EXTRACTED DATA
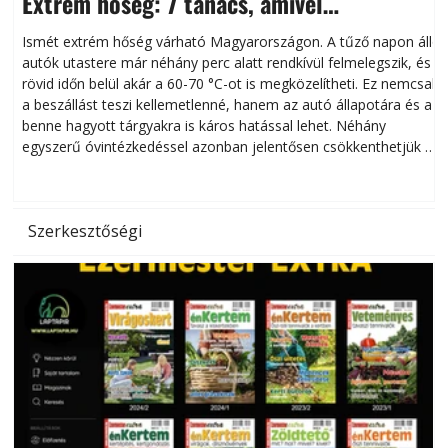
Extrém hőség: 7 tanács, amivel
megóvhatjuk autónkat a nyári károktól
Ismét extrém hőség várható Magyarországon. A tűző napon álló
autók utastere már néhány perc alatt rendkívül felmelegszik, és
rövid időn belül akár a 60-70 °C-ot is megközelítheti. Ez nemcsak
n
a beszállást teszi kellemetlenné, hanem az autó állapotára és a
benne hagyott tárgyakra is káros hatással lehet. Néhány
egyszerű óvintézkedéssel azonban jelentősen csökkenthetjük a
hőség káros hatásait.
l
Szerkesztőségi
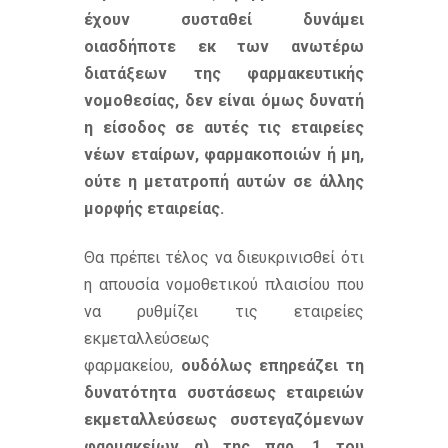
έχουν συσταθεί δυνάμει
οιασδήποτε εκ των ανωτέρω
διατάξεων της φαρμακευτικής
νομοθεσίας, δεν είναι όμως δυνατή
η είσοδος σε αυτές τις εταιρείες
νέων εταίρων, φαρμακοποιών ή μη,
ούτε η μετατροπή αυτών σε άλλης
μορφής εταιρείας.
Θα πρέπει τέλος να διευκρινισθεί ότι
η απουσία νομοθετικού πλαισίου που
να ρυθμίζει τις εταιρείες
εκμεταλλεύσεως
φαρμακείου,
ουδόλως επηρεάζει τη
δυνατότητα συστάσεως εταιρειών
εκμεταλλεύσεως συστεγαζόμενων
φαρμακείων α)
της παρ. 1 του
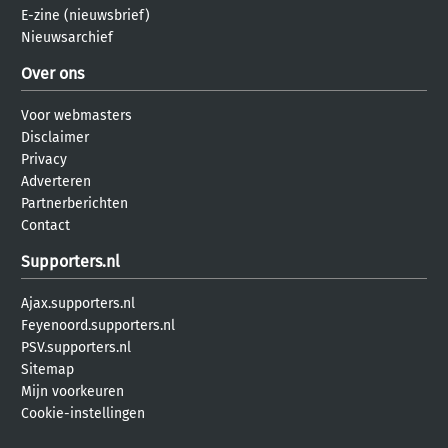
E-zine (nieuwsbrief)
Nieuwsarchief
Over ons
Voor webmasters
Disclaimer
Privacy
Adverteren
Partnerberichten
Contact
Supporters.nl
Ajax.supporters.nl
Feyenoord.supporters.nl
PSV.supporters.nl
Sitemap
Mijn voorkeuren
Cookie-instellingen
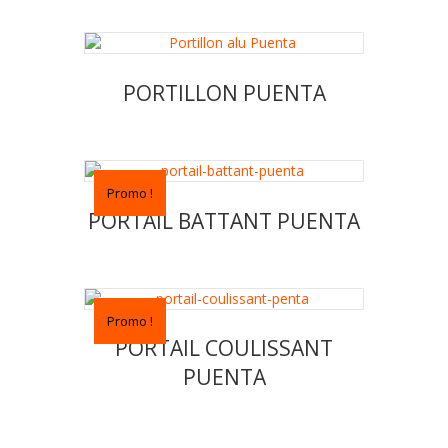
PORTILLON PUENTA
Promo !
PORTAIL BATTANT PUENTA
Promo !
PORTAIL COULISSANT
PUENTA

TASK OBJECTIVE
Can you give these rows again with every "Promo" switched to "Soldes", nothing else changed and the pictures left out?

EXERCISE OUTPUT
Extrém hőség: 7 tanács, amivel
megóvhatjuk autónkat a nyári károktól
Ismét extrém hőség várható Magyarországon. A tűző napon álló
autók utastere már néhány perc alatt rendkívül felmelegszik, és
rövid időn belül akár a 60-70 °C-ot is megközelítheti. Ez nemcsak
n
a beszállást teszi kellemetlenné, hanem az autó állapotára és a
benne hagyott tárgyakra is káros hatással lehet. Néhány
egyszerű óvintézkedéssel azonban jelentősen csökkenthetjük a
hőség káros hatásait.
l
Szerkesztőségi
έχουν συσταθεί δυνάμει
οιασδήποτε εκ των ανωτέρω
διατάξεων της φαρμακευτικής
νομοθεσίας, δεν είναι όμως δυνατή
η είσοδος σε αυτές τις εταιρείες
νέων εταίρων, φαρμακοποιών ή μη,
ούτε η μετατροπή αυτών σε άλλης
μορφής εταιρείας.
Θα πρέπει τέλος να διευκρινισθεί ότι
η απουσία νομοθετικού πλαισίου που
να ρυθμίζει τις εταιρείες
εκμεταλλεύσεως
φαρμακείου,
ουδόλως επηρεάζει τη
δυνατότητα συστάσεως εταιρειών
εκμεταλλεύσεως συστεγαζόμενων
φαρμακείων α)
της παρ. 1 του
E-zine (nieuwsbrief)
Nieuwsarchief
Over ons
Voor webmasters
Disclaimer
Privacy
Adverteren
Partnerberichten
Contact
Supporters.nl
Ajax.supporters.nl
Feyenoord.supporters.nl
PSV.supporters.nl
Sitemap
Mijn voorkeuren
Cookie-instellingen
PORTILLON PUENTA
Soldes !
PORTAIL BATTANT PUENTA
Soldes !
PORTAIL COULISSANT
PUENTA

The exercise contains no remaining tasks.